Begin at the top of the entries below and write out every line through the one containing "unbestimmter", excluding pictures.

##########

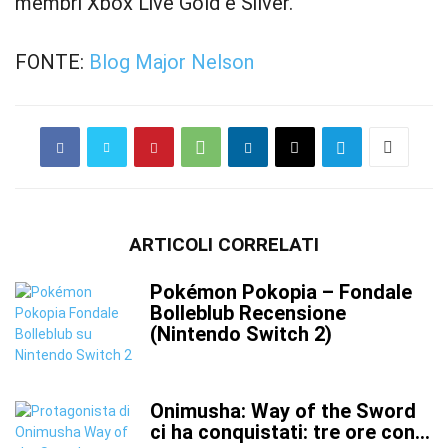
membri Xbox Live Gold e Silver.
FONTE:
Blog Major Nelson
ARTICOLI CORRELATI
Pokémon Pokopia – Fondale
Bolleblub Recensione
(Nintendo Switch 2)
Onimusha: Way of the Sword
ci ha conquistati: tre ore con...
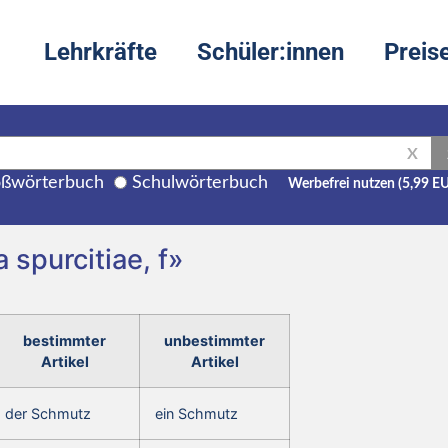
Lehrkräfte
Schüler:innen
Preis
X
ßwörterbuch
Schulwörterbuch
Werbefrei nutzen (5,99 E
 spurcitiae, f»
bestimmter
unbestimmter
Artikel
Artikel
der Schmutz
ein Schmutz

##########

▸ **Answer to the exercise**:
membri Xbox Live Gold e Silver.
FONTE:
Blog Major Nelson
ARTICOLI CORRELATI
Pokémon Pokopia – Fondale
Bolleblub Recensione
(Nintendo Switch 2)
Onimusha: Way of the Sword
ci ha conquistati: tre ore con...
Lehrkräfte
Schüler:innen
Preis
X
ßwörterbuch
Schulwörterbuch
Werbefrei nutzen (5,99 E
 spurcitiae, f»
bestimmter
unbestimmter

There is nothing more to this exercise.